最初のカナダ移民といえば、スコットランドやアイルランド、ドイツ、イタリア、中国、ウクライナからの移住者が大半でした。実は、19世紀初めのカナダの大量移民の先陣を切ったのは、ヨーロッパ系と中国系が多かったのです。第2次世界大戦以降に北米大陸に移住したインドや南米、フィリピン系の人々は、現在のカナダ人口の5%を占めています。
「ザ・ファーストネーション」ことネイティブアメリカンの国内分布は地理的に不均等であるため、先住民族の状況は移民とは異なりますが、彼らは自分たちの慣習を変えずに居住できる地域に住む傾向が見られます。
エスキモーの呼び名でも知られるイヌイットは、カナダ西側の北方の準州を中心に、ケベック州やテラノーバ州でも生活しています。先住民族の共同体の経済と社会活動の財源を確保するために、1950年代終盤にイヌイット生活協同組合が設立されています。メティス(「混血」を意味するスペイン語の“メスティーゾ”の略)は、カナダ憲法典によってようやく公認された先住民族です。メティスの祖国は、ブリティッシュコロンビア、アルバータ、サスカチュワン、マニトバ、オンタリオのカナダ各州、ノースウェスト準州(イヌイットと共有)とされています。
イヌイットによるアート作品
このような民族構成が、カナダ社会の根幹となる多文化主義と寛容性を生み出したのですね。カナダの多文化主義政策は、多文化主義法(Multiculturalism Act of 1988)によって方向づけられたもの。カナダの多文化主義法は、1960年代から続いていた二言語併用、二文化併存をめぐる議論によって生まれた法律です。カナダ在住のフランス語話者と英語話者の間では、今もなおこのテーマに関する論争が活発に行われています。60年代から続く先住民族の問題は、今日に至っても解決済みとは言えません。多文化主義への政治的な最初の一歩は、1970年代、カナダ多文化主義政策(Multiculturalism Policy of Canada)を採択し、世界史上初となる多文化主義政策を宣言したことでした。1980年代、多文化主義政策の採用を確約したカナダ人権憲章(Canadian Charter of Rights and Freedom)が、この流れをさらに加速させました。

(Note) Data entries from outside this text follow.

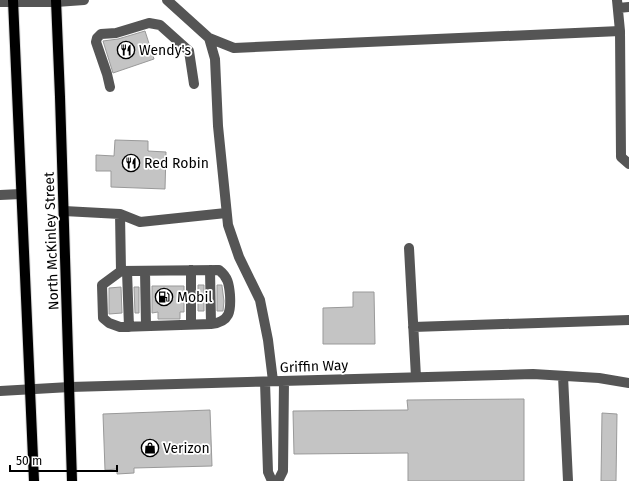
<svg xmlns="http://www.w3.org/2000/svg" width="629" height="481" font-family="'Fira Sans',sans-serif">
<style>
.building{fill:#c4c4c4;stroke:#999}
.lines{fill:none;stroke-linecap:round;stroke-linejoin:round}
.major-casing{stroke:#dbdbdb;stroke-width:12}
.minor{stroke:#555;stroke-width:10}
.major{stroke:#000;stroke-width:10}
.labels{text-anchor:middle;stroke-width:3.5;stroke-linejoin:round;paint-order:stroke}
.poi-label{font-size:14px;fill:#000;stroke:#fff;text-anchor:start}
.street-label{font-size:14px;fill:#000;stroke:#fff}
</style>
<rect width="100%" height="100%" fill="#fff"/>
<path class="building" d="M145,31l9,28 -41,14 -10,-32 15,-2z
M115,140l33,1v10l18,1 -1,37 -54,-2v-16h-15v-16l18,1z
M198,285h6v26h-6z
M217,285h5v1l2,15 -1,10h-6z
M152,286h32v26h-4v7h-22v-7l-6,1z
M121,287l1,26 -13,1v-26z
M134,287h5v26h-4z
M353,292h21l1,52h-52v-36l30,-1z
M524,399v82h-116v-28l-114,1 -1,-43 115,-1 -1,-10z
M210,410l2,56 -78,2v5l-17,1v-5l-12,1 -2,-56z
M602,413l15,1 -1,67h-15z"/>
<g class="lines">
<defs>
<path id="major" d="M13,0l21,481
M56,0l4,97 12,384"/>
</defs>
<use href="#major" class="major-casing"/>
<path class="minor" d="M167,0l42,38 25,10 386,-17
M617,0l3,31 1,126 8,7
M0,2h56l28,-2
M618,8l11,-1
M209,38l6,21 3,67 10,99 11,32 21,43 8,40 5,41
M110,87l-3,-13 -11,-32 1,-4 4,-4 15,-1 33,-10 11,2 29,26 5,33
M0,195l21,-1
M64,211l56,3 20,8 86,-9
M120,214l1,57 -19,14 1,33 6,5 11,4 91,-3c19,-2 20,-13 19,-29 -1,-11 -2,-18 -11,-25l-98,1
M409,248l7,129
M191,270v54
M210,270l1,54
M127,271l2,56
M145,271l1,55
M413,327l216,-7
M563,376l5,105
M265,382l3,90 4,9
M0,391l70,-4 463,-13 66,4 30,5
M278,481l5,-10 1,-90"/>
<use href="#major" class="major"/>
</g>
<defs>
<symbol id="restaurant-ring" viewBox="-11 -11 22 22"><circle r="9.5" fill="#fff" stroke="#000" stroke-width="1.5"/><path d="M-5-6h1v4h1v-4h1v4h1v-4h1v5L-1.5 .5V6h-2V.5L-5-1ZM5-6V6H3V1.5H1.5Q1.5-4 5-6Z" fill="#000"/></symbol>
<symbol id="fuel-ring" viewBox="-11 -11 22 22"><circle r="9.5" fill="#fff" stroke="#000" stroke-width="1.5"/><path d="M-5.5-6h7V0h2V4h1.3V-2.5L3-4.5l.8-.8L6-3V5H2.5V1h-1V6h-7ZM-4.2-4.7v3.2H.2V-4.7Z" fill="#000"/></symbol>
<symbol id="shop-ring" viewBox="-11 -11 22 22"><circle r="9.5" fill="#fff" stroke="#000" stroke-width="1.5"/><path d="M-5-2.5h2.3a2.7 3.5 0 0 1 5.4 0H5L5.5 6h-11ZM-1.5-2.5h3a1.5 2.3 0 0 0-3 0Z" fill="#000"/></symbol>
</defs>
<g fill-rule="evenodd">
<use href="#restaurant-ring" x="116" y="40" width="20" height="20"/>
<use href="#restaurant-ring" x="121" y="153" width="20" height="20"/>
<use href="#fuel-ring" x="154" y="287" width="20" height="20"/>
<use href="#shop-ring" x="140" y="438" width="20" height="20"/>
</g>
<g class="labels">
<g class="poi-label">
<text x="139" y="55">Wendy's</text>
<text x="144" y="168">Red Robin</text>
<text x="177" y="302">Mobil</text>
<text x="163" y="453">Verizon</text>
</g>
<g class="street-label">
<text transform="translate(51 241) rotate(-92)" y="5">North McKinley Street</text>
<text transform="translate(314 366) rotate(-2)" y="5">Griffin Way</text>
</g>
</g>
<path d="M10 465v6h107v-6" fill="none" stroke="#000000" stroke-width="2"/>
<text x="16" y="465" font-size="12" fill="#000000" stroke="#ffffff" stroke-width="3" paint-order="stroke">50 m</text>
</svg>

本当のことを言えば、もはや私たちが国家というイデオロギーに自己を縛り付ける時代ではありません。今後ますます、自分たちのアイデンティティを形成するいくつもの要因の相対性とダイナミズムをきちんと認識する必要が出てきます。異なる価値体系が共存する限り、あらゆる社会は多文化主義であることも、また理解しておかなければなりません。単なる共生ではなく、異なる文化同士が相互に作用して(interact)高め合うという意味合いから、「多文化主義 (multiculturalism)」よりも「異文化主義 (interculturalism)」の概念を好む学者がいるのも事実です。また、消極的な受容といったニュアンスが感じられる点がカナダ的ではないとして、「寛容」という表現もカナダでは影をひそめつつあります。多文化主義を祝うイベントは常に行われているし、チャイニーズ・ニューイヤー(中国の旧正月)やメキシコのディア・デ・ロス・ムエルトス(Día de Muertos=「死者の日」)のように、カナダの伝統的な祝祭ではないけれどカナダ文化の一部となったものも少なくありません。